The North Carolina-based Graham has come to the defense of “Duck Dynasty” star Phil Robertson. The reality TV show’s patriarch is getting some heat for using his prayer before a recent NASCAR race to call for America to elect a Christian man president this year. Or, as he put it, “I pray Father that we put a Jesus man in the White House.”
I pray Father that we put a Jesus man in the White House.
That's how Redneck Tarzan said it. Verrrrrr-fuggin'-batim.
OK, we're gonna need some music to set the proper mood for the rest of this "news" item.
Yep. That works.
So, anyway, journalists who cover racing complained about the religious bigotry and unwelcome political speechmaking at an event attended by people of all (or no) faiths, as well as Democrats. (It's also noted that one Dem candidate for president is Jewish, and the other is a woman, so, no "Jesus man" there).
Enter Franklin Graham to the rescue, against the lib persecutors of good Christians like Phil.
“The Name of Jesus has been controversial for 2,000 years,” Graham wrote. “Phil Robertson, ‘the Duck Commander,’ spoke in Jesus’ Name at last week’s NASCAR race, and liberals immediately jumped to say the sport needed to ban the opening prayer altogether. Are you kidding?”

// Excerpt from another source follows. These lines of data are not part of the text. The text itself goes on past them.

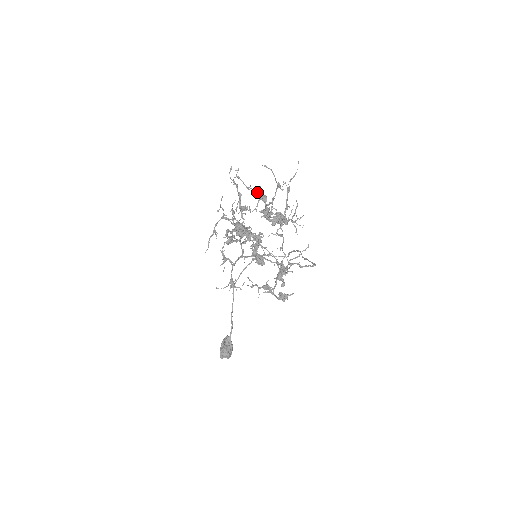
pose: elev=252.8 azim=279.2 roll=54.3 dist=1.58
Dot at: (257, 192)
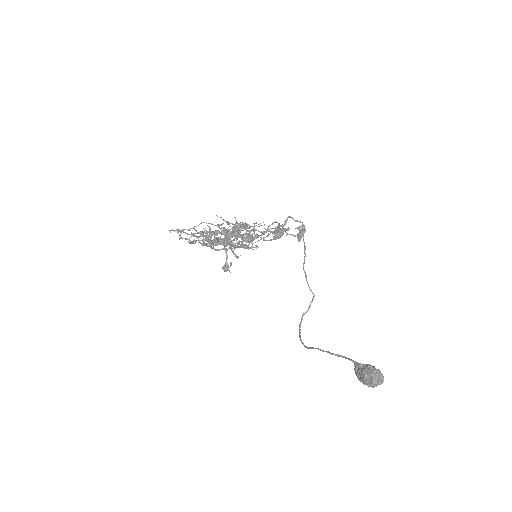
Dot at: (206, 233)
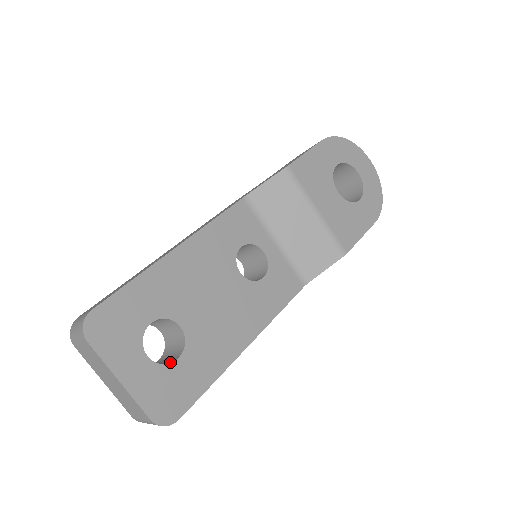
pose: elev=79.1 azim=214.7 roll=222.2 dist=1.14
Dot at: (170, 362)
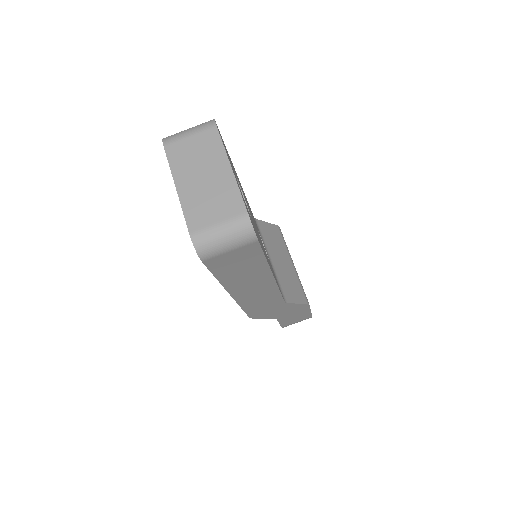
Dot at: occluded
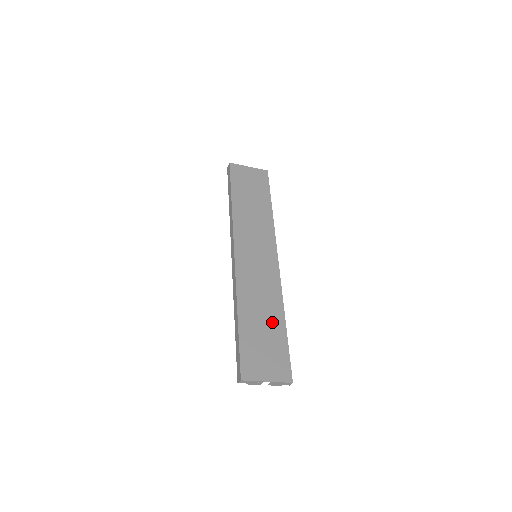
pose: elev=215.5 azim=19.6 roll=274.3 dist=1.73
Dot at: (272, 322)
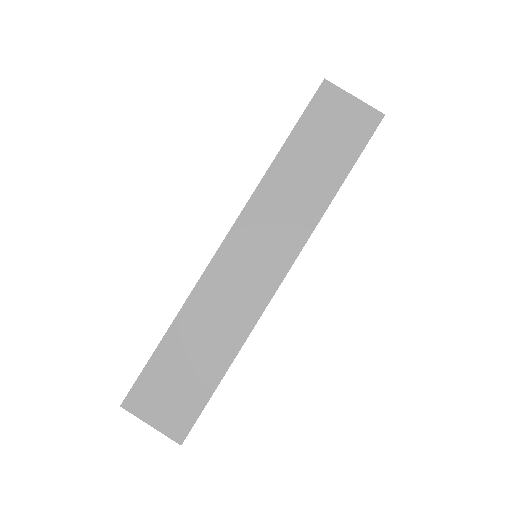
Dot at: (209, 359)
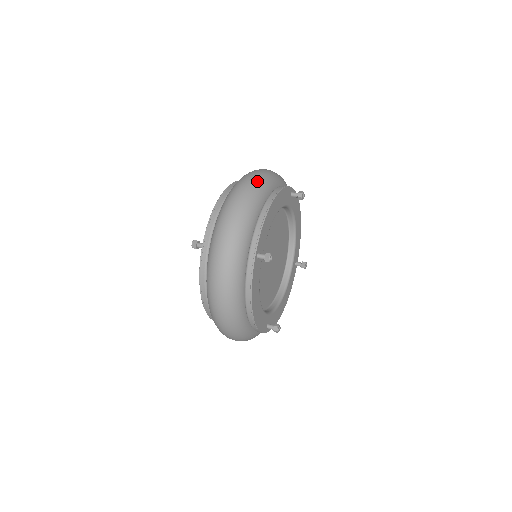
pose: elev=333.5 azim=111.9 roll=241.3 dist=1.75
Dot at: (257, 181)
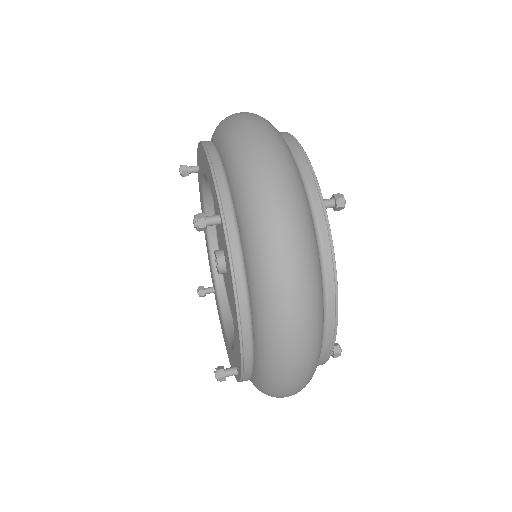
Dot at: occluded
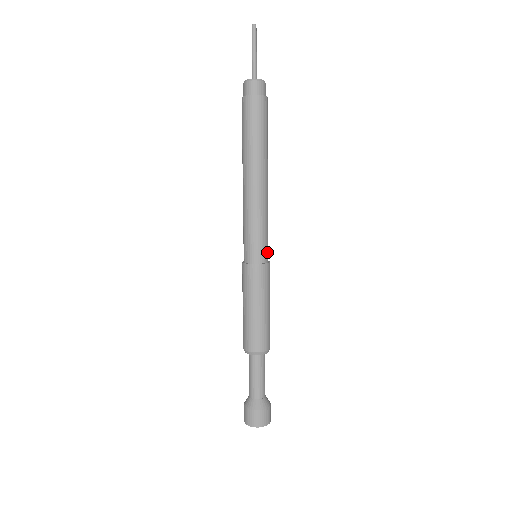
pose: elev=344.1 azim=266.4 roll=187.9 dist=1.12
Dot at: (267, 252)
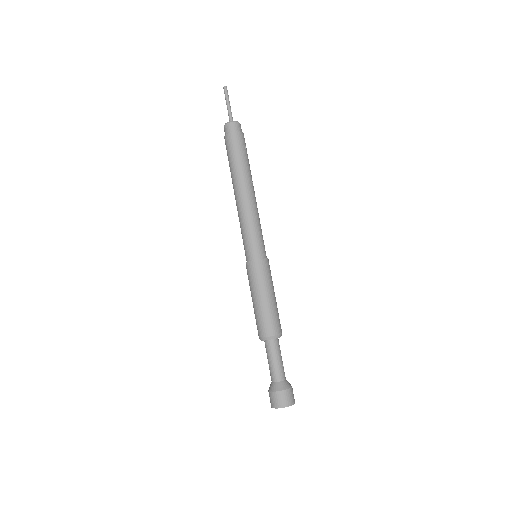
Dot at: (262, 250)
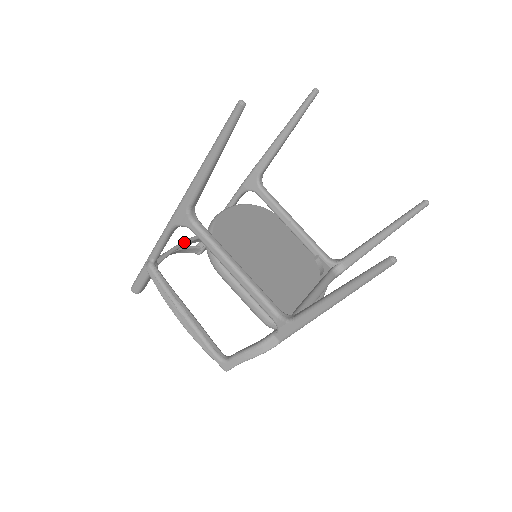
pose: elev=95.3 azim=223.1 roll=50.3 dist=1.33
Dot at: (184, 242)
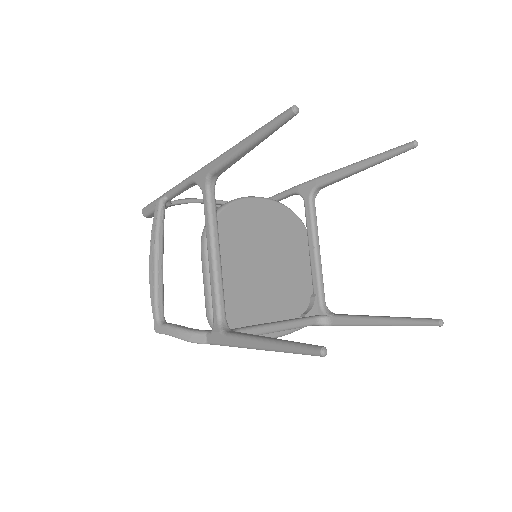
Dot at: occluded
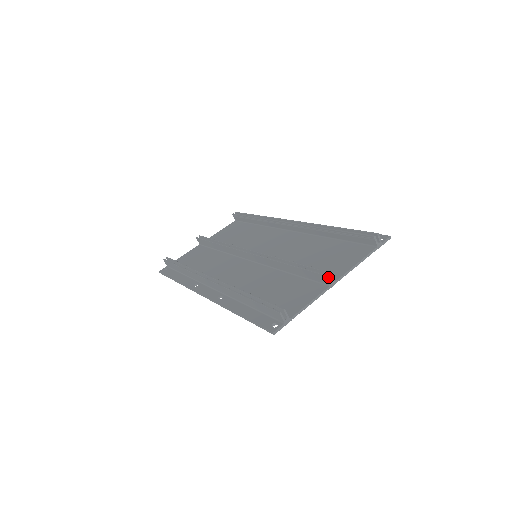
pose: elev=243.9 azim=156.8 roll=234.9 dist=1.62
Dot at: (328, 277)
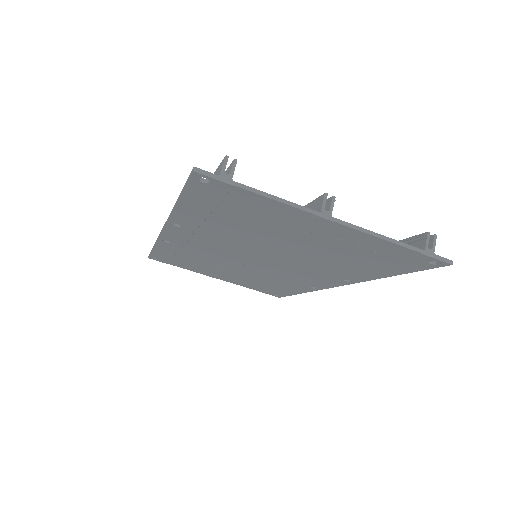
Dot at: (327, 207)
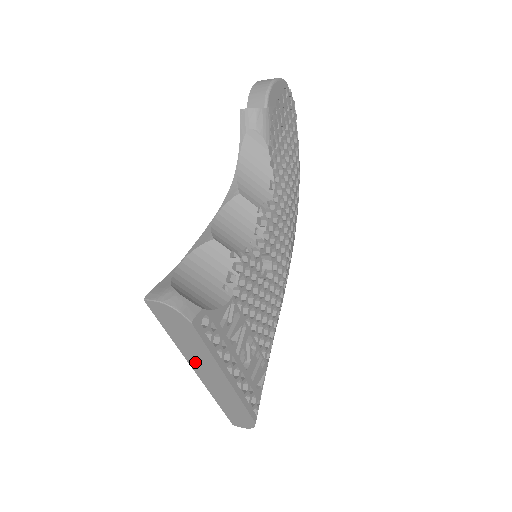
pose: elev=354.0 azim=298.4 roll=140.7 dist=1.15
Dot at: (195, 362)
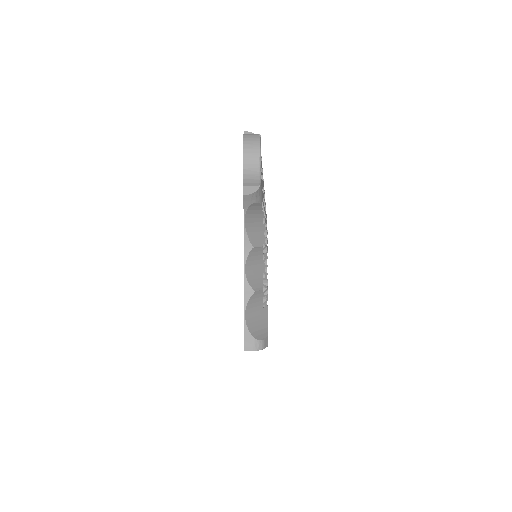
Dot at: occluded
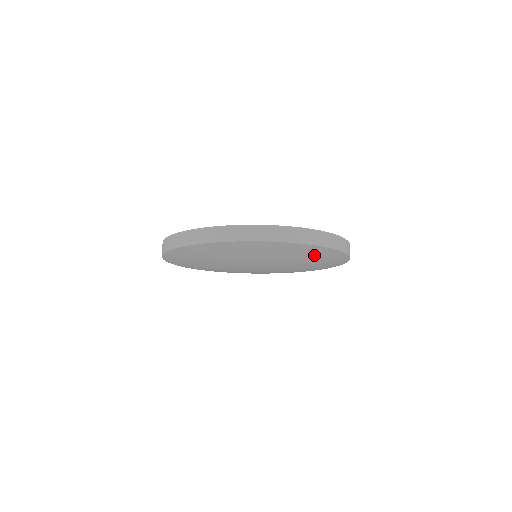
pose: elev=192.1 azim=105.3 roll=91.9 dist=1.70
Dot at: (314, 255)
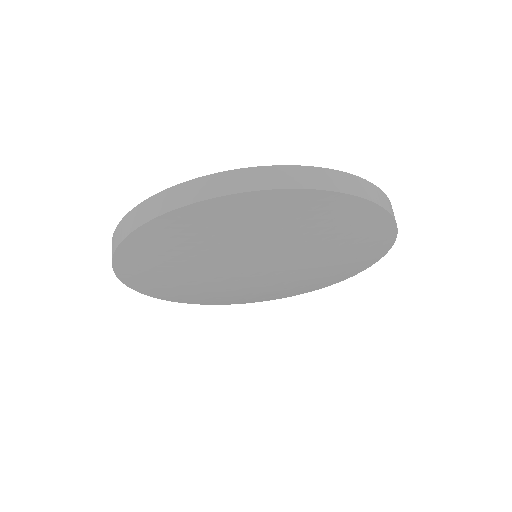
Dot at: (297, 215)
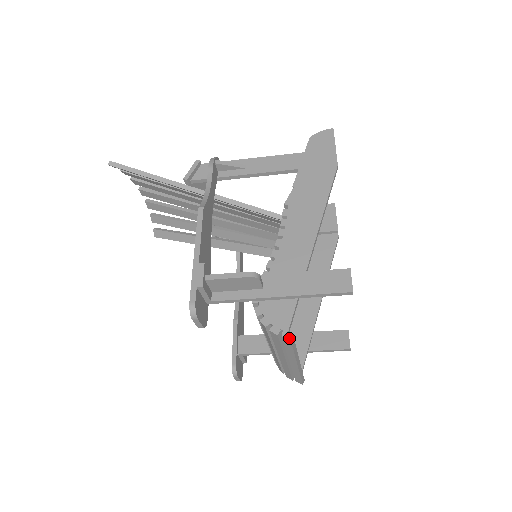
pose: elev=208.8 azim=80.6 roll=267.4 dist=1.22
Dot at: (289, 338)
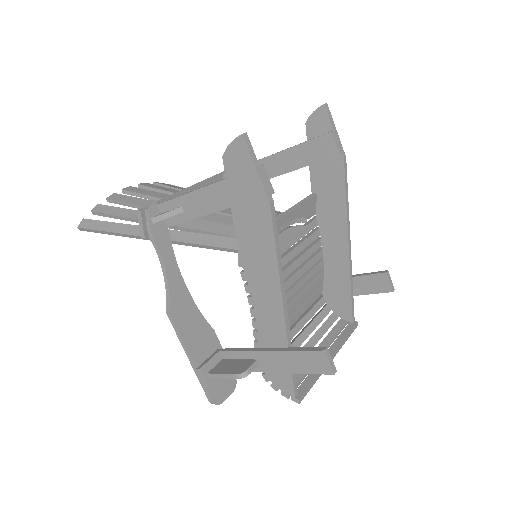
Dot at: (298, 403)
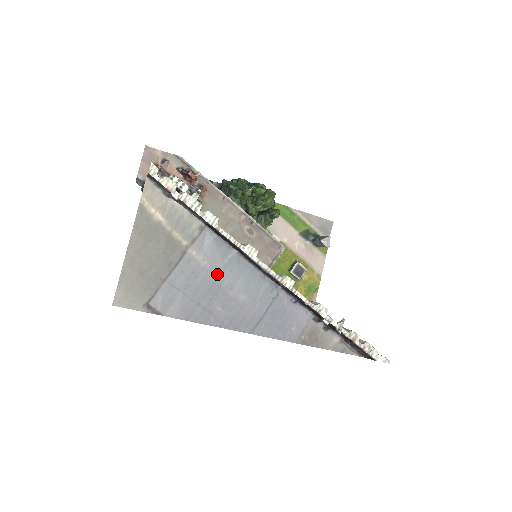
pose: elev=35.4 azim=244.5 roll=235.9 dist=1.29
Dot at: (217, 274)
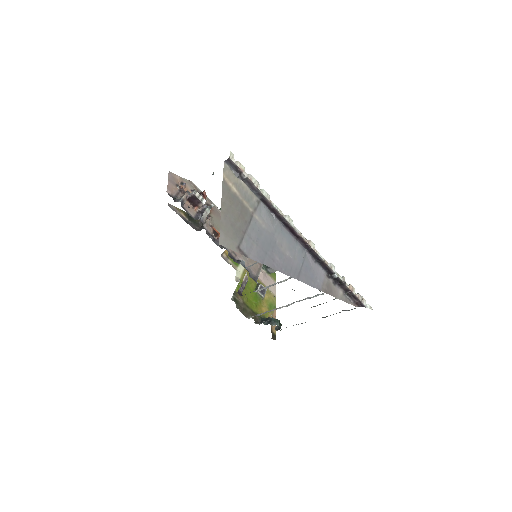
Dot at: (272, 235)
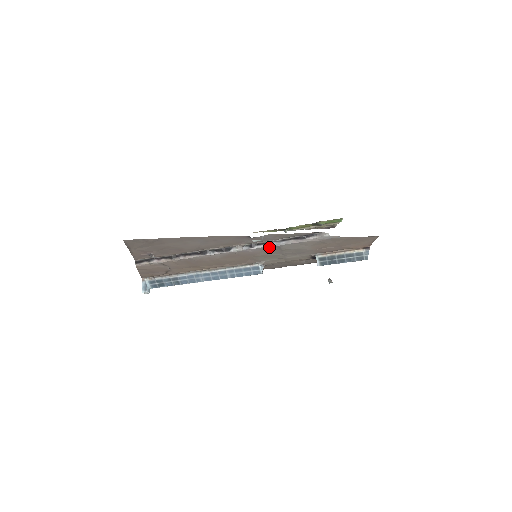
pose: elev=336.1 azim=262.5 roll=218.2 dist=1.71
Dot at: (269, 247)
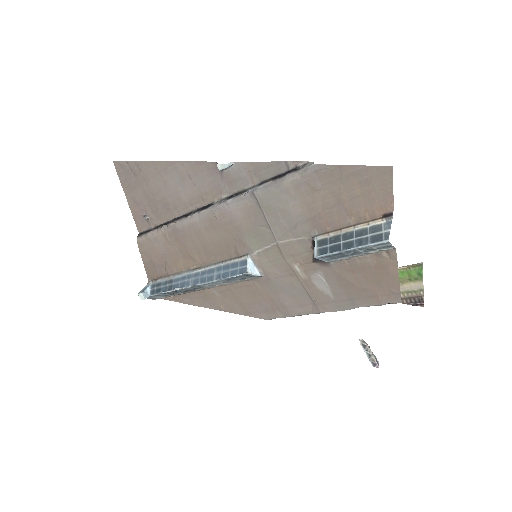
Dot at: (246, 198)
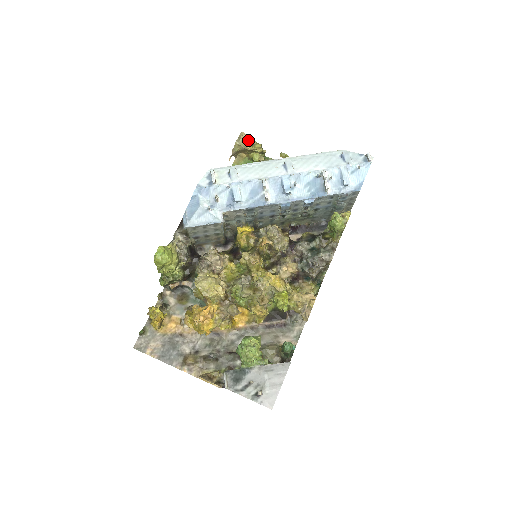
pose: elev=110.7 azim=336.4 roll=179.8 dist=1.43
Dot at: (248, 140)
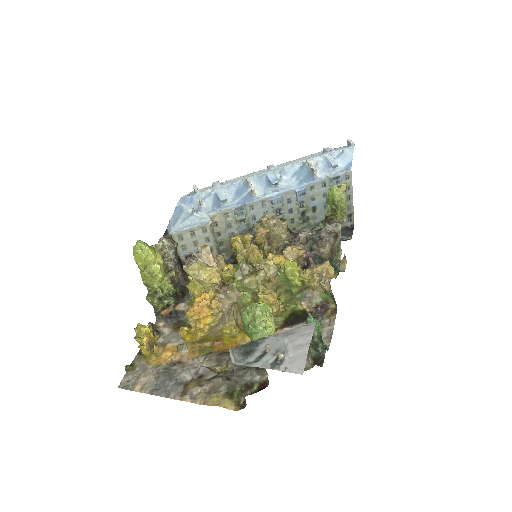
Dot at: occluded
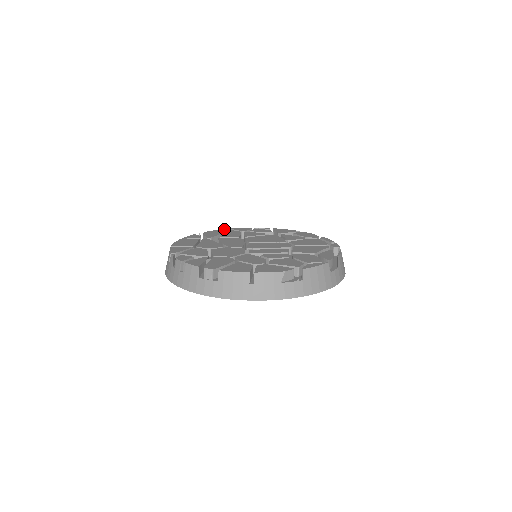
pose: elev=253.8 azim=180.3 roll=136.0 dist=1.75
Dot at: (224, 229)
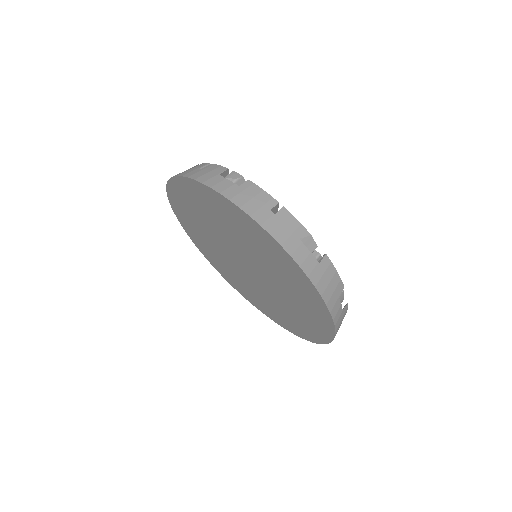
Dot at: occluded
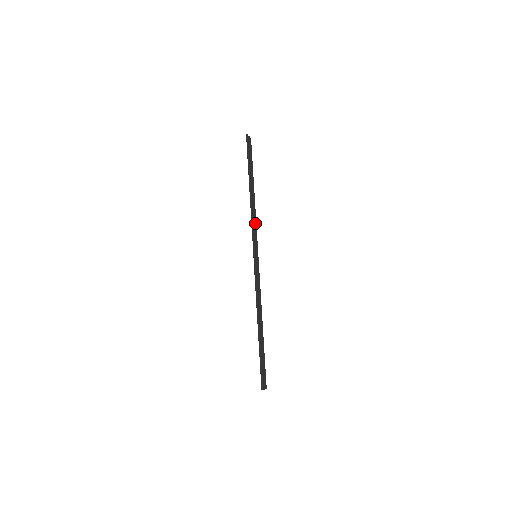
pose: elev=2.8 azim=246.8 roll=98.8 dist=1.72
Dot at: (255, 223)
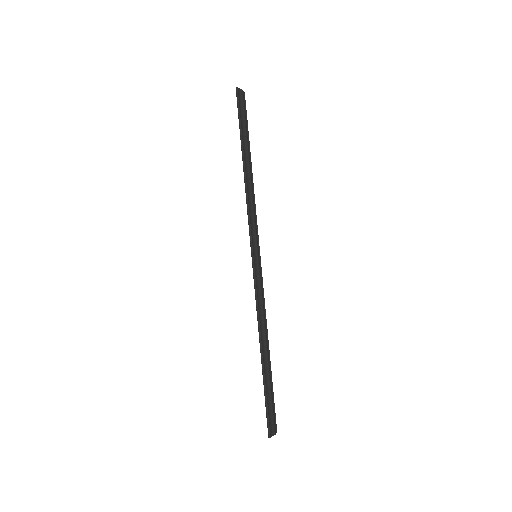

Graham continued: “Phil is right when he prayed for America to get back to God. He said, ‘I pray Father that we don’t forget you brought us – you. Our faith in the blood of Jesus and his resurrection. Help us, father, to get back to that.’ Pray with me that this nation will turn back to Almighty God!”
OK, Franklin. You got your name in the news again. Well-played, sir. Now why don't you and them Robertson boys go ride off into the sunset. Or hell. Either one.
Yeah, yeah, that was dumb. But hey, you try to find a North Carolina-related news story these days that's not about HB 2. Just try.
Oh, wait. Here's one:
5. North Carolina is in Scientific American magazine! And not in a flattering way!
The ordinary routines of the Graham household had been disrupted by vanadium, which can cause nausea, diarrhea and cramps. In animal studies, vanadium has caused decreased red blood cell counts, elevated blood pressure and neurological effects. ... State officials had discovered vanadium in the Graham’s well water at an estimated concentration of 14 parts per billion, more than 45 times the state screening level of 0.3 ppb—a threshold set by health officials to warn well owners of potential risks. And the Grahams weren’t alone. Laboratory tests showed 74 wells in the tiny Dukeville community in Salisbury, North Carolina, exceeded state or federal thresholds. Across the state, 424 households received similar do-not-drink notifications, Department of Environmental Quality Assistant Secretary Tom Reeder said in January.
Duke Energy's response? Denial.
The company has been supplying affected residents with bottled water in order, it says, to offer neighbors peace of mind. But Duke has denied responsibility for polluting wells in Dukeville, saying the contaminants are naturally occurring. Meanwhile, state officials have offered conflicting messages about the safety of well water.
Conflicting messages? Why would that be?
Many high-ranking state officials have had close relationships to Duke Energy, including North Carolina’s governor, Pat McCrory, who worked for the company for nearly three decades.